Halloween was different 100 years ago.

In the fall of 1918, World War I was nearing the end. As children looked forward to the Halloween season, a real horror appeared around the world including Arizona. The Grim Reaper that would be known as the Spanish flu. This 1918 influenza pandemic would kill over 50 million people before it subsided in 1920. One of the deadliest natural disasters in human history. October of 1918 was the worst month for deaths.

  In early October, states and many cities and towns around the country including Arizona enacted strict quarantines to prevent the spread of the flu. Schools were closed and parents were told to keep their children off the streets. On Oct. 9, the Arizona Republic newspaper reported:  Tucson now closed up. Following the discovery of 27 cases of Spanish influenza here today, acting Mayor Bernard tonight issued a proclamation closing all theaters, schools, churches, pool halls and other public places until further notice.

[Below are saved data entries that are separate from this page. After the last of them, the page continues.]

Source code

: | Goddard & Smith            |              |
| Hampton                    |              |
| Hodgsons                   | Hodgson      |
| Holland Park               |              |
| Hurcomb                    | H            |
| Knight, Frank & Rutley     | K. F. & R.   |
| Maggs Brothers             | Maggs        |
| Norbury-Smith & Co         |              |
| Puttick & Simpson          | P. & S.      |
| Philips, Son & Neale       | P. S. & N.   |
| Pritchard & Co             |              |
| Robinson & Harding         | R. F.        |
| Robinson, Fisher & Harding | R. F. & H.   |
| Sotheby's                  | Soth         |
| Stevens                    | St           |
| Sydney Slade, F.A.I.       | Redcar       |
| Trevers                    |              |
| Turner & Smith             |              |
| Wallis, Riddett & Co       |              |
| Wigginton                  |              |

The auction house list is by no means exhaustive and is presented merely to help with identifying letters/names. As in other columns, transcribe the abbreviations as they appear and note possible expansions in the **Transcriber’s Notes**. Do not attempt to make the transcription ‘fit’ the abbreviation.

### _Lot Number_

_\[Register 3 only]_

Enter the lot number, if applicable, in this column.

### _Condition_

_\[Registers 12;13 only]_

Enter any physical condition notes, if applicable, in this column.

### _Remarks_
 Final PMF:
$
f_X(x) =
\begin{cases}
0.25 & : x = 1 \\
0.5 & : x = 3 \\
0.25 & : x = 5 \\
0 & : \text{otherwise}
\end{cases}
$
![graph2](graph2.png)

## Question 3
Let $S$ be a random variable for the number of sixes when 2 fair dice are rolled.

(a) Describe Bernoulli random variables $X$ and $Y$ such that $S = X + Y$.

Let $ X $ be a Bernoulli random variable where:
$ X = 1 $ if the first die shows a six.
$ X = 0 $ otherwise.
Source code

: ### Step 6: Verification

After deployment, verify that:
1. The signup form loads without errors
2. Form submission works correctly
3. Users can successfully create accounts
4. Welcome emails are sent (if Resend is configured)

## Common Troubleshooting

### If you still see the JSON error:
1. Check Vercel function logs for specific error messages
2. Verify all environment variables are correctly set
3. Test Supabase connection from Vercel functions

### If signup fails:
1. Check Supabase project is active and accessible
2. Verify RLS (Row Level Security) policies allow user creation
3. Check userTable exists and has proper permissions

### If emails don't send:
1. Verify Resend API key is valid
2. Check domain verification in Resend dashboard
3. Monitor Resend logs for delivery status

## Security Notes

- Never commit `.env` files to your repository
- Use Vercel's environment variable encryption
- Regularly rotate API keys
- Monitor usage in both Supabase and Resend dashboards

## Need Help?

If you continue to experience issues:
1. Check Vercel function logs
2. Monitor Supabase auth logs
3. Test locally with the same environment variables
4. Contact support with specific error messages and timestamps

  Towns such as Jerome, Prescott, Kingman, Clarksdale, Morenci, Metcalf, Clifton, Superior, Hayden, Winkelman Ray/Sonora and Prescott posted armed guards at all entry roads and prevented anyone from leaving or entering town. Public funerals were forbidden as were any public gatherings.  The quarantines would be modified as time passed. Some towns lifted the quarantines then reinstated them as more cases of the flu were reported. As Halloween approached, children were hopeful that the quarantine would be lifted but that would not happen.

  Halloween in most of Arizona would only be celebrated at home. No big parties were allowed and there would be no trick or treating. On Halloween night 1918, some kids went out into the night and although they could not get any candy treats, they still found they could play some tricks. In Phoenix, newspapers reported that kids had barricaded streets, upended signs and pulled up street signs and pulled three fire alarms. Firefighters had showed up to find no fires in progress. A fourth alarm appeared to be true as when firefighters showed up they found a vehicle on fire. The fire was probably set by frustrated kids unable to celebrate Halloween. In Hayden boys barricaded some of the streets and carried garbage cans and placed them on the front doorsteps of some of the homes.

  On Nov. 11, 1918, in the town of Prescott, the quarantine could not stop a celebration which was described as “the 4th of July, Frontier Days, New Years, Halloween and street fair all combined.” It was the first Armistice Day a celebration of the end of World War I. Despite the prohibition law, liquor flowed freely. Fireworks were shot off and there was dancing in the streets.

  In December the quarantine was finally lifted. The city government of Douglas made an ordinance that everyone out on the public streets of town must wear a gauze flu mask. Anyone not wearing one would be arrested. It is estimated that 6,000 Arizonans died from the Spanish flu in 1918. For many families it was a bad year and an All Hallow’s Eve to be forgotten.